Given the growing share of renewable energy in the total energy mix, much of which is generated in remote and widely dispersed locations, SPT plans to spend GBP 190.2 million on upgrading its network. The planned projects include the 400 kV Hunterston East-Nielston reinforcement project (GBP 23.4 million); the 275 kV East Coast onshore upgrade project (GBP 12.5 million, 2023); the 400 kV East Coast onshore incremental reinforcement project (GBP 39.5 million, 2026); the 400 kV Denny-Wishaw reinforcement project (GBP 146.1 million; GBP 19.2 million in RIIO-2, 2028); and the eastern high voltage direct current link from SPT-NGET, which includes the construction of a link from the Torness area to a new convertor station at Hawthorn Pit in NGET’s area. SPT also plans to spend GBP 116.2 million on upgrades at the point of connection with Scottish Power Distribution, so as to fully utilise the existing generation and enable the connection of additional generation capacity. With SPT moving to net-zero and the phasing out of nuclear generation, which will reduce total generation by 2.2 GW, network reinforcement is vital to unlock the region’s full potential. To this end, SPT plans to incur a baseline expenditure of GBP 124.4 million to reinforce the network to adapt it to the changing generation and demand landscape.
In line with the UK government’s target of achieving net-zero by 2050, SPT plans to ensure the resilience of its transmission network. Therefore, the utility has planned GBP 542.5 million in expenditure across six categories such as overhead lines, non-lead assets, circuit breakers, transformers, underground cables and reactors.
SPT plans to invest GBP 292.3 million to support and secure its network. Of this, GBP 139.5 million will be spent on engineering and corporate support; GBP 76 million on network operations; GBP 21.1 million for the Net-zero Fund; GBP 12.2 million on cybersecurity; GBP 23.1 million on its land infrastructure; GBP 5.5 million on flood mitigation; and GBP 14.9 million on non-operational capex.
The way forward
Over the past decade, the UK has made considerable progress in the decarbonisation of its electricity generation sector. While this change has been rapid and profound, much remains to be done to meet the government’s ambitious net-zero targets.

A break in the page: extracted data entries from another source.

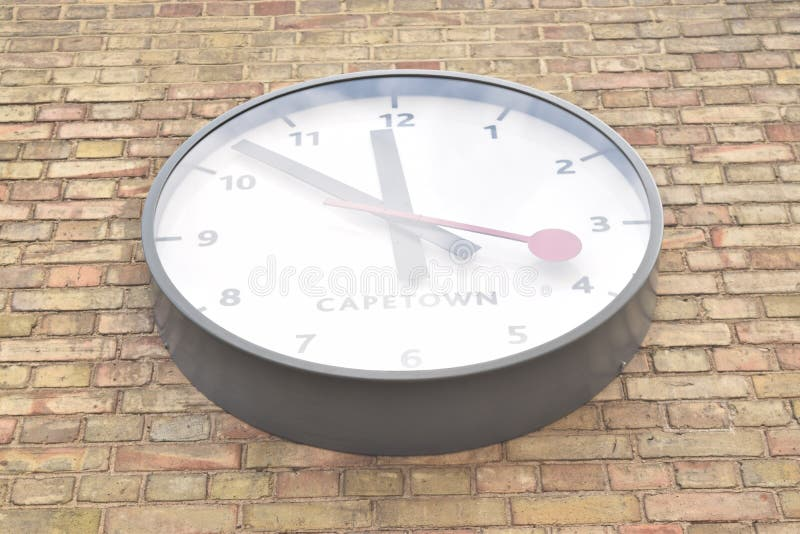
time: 3:52
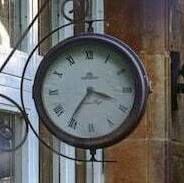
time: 3:35
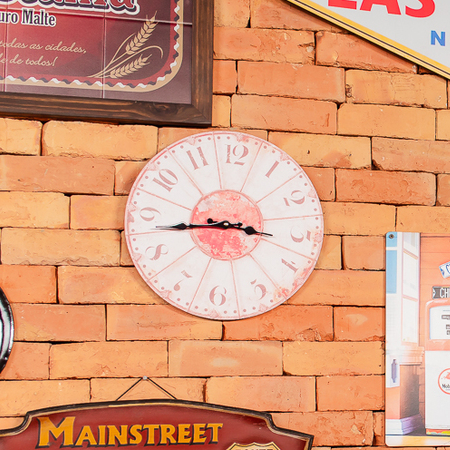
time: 3:43
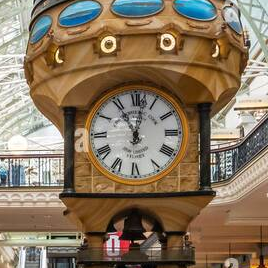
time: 11:01
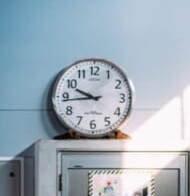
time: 9:43
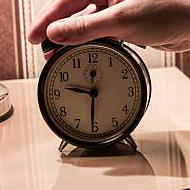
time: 9:30
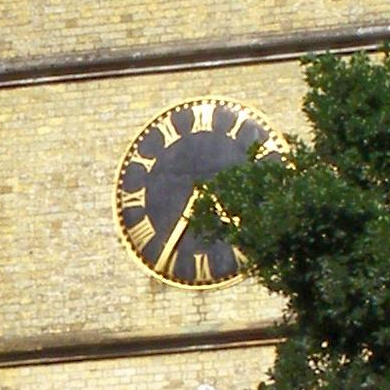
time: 4:35
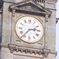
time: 2:36
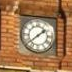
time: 1:38
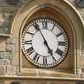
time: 4:55
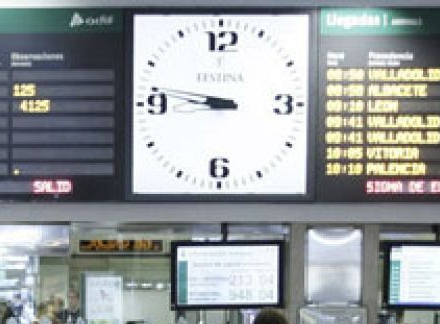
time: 8:46
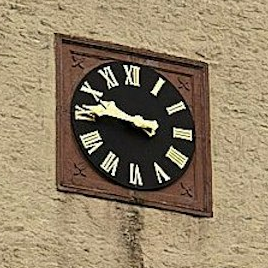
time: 9:45
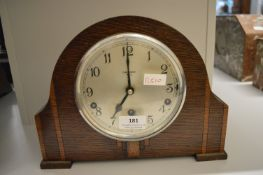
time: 7:00
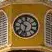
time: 10:33
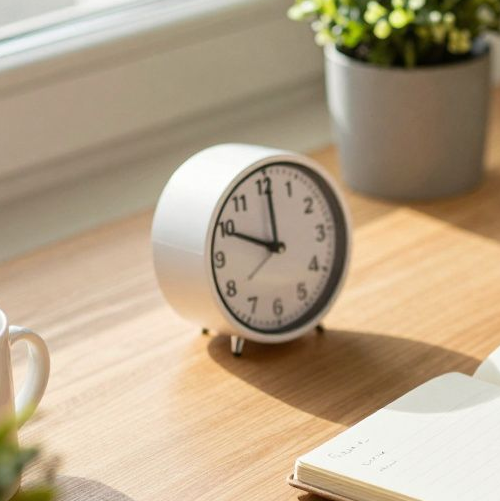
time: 10:00
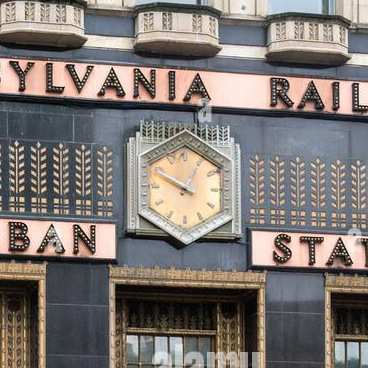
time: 12:49
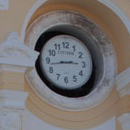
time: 2:42
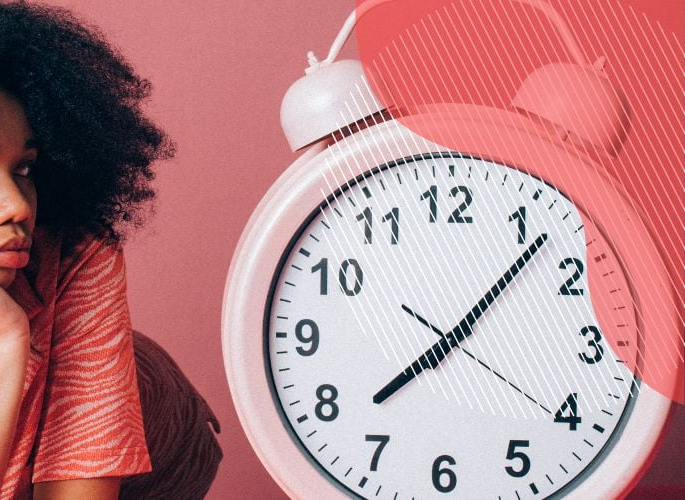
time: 10:07
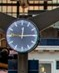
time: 12:14
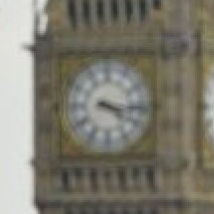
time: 4:16
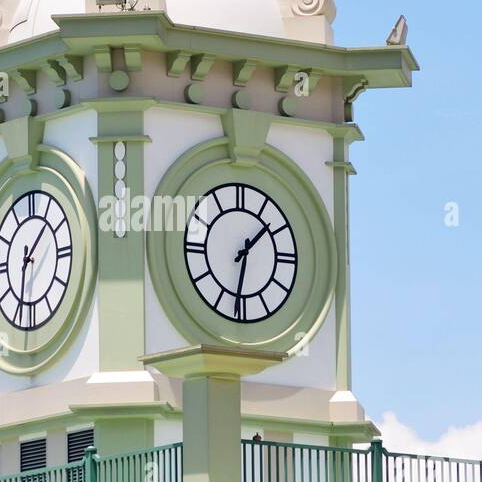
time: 1:31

With the RIIO-2 price control period expected to begin in 2021, consumers can expect rapid changes in the energy system. In compliance with Ofgem’s regulations, the utilities have developed ambitious investment plans to support and facilitate the government’s net-zero ambitions and objectives for clean growth. However, Ofgem’s nearly exclusive focus on short-term reductions in consumer bills and reducing networks’ returns can significantly hamper or slow down the progress in achieving the country’s decarbonisation targets. It is, therefore, necessary to strike the right regulatory balance between attracting the necessary levels of investment and ensuring that consumers also contribute their fair share to power networks.